Information given »
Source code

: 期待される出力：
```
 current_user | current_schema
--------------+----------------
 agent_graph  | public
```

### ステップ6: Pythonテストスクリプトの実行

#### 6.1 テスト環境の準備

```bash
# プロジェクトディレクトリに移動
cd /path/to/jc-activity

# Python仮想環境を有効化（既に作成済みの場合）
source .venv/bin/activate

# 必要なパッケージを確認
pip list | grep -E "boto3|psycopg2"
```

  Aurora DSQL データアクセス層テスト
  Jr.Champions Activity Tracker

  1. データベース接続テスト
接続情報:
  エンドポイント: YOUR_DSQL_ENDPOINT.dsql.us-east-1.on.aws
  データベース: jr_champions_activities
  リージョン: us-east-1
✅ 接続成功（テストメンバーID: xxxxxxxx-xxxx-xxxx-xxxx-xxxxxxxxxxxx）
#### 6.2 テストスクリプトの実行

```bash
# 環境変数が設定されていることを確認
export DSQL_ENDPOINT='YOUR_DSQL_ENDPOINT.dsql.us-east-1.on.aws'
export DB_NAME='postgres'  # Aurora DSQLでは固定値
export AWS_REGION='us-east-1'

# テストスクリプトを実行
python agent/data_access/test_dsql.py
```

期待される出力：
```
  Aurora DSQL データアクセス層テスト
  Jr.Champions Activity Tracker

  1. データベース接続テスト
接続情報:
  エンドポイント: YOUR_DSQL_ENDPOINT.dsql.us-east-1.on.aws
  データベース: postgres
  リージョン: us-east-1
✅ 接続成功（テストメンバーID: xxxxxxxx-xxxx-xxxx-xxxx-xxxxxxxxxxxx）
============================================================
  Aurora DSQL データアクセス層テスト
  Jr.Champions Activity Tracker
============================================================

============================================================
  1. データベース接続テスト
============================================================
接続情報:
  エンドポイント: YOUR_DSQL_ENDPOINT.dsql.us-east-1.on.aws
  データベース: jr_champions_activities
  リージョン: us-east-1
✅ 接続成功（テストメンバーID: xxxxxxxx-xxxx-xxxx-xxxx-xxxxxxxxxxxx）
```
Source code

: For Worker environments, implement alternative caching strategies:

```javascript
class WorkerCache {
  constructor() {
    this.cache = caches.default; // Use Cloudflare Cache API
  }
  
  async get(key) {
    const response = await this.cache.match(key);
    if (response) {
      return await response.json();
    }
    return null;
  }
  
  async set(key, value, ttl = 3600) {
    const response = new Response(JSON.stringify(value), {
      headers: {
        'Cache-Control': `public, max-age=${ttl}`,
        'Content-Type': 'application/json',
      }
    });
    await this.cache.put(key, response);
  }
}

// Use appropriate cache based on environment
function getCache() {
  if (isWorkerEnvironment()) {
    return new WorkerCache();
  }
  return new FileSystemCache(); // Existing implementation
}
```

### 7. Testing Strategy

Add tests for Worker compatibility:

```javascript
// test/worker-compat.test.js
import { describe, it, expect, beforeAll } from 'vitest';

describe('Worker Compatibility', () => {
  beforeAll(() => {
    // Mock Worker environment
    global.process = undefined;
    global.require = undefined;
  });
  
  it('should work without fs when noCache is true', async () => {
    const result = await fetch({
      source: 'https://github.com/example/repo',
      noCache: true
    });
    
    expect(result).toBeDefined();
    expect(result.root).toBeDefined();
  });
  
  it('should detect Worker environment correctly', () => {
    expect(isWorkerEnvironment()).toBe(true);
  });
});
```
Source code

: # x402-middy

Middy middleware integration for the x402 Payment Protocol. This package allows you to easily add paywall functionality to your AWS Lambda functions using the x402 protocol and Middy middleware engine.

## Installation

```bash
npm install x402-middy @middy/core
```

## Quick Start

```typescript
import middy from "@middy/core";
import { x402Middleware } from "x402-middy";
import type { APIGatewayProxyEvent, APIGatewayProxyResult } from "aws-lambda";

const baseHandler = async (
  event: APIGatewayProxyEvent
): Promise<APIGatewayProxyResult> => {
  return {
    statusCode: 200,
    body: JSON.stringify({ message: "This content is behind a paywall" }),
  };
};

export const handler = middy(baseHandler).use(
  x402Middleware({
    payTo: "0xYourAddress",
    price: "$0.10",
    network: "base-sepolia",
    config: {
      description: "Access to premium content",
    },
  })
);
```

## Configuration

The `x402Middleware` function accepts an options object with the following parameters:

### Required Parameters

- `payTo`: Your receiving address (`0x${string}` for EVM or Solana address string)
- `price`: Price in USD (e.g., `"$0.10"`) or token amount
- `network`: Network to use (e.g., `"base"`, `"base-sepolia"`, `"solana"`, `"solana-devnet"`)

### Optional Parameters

Directions » Check the data for the word "APIGatewayProxyEvent" and pull out the lines that have it.

Solution below »
import type { APIGatewayProxyEvent, APIGatewayProxyResult } from "aws-lambda";
  event: APIGatewayProxyEvent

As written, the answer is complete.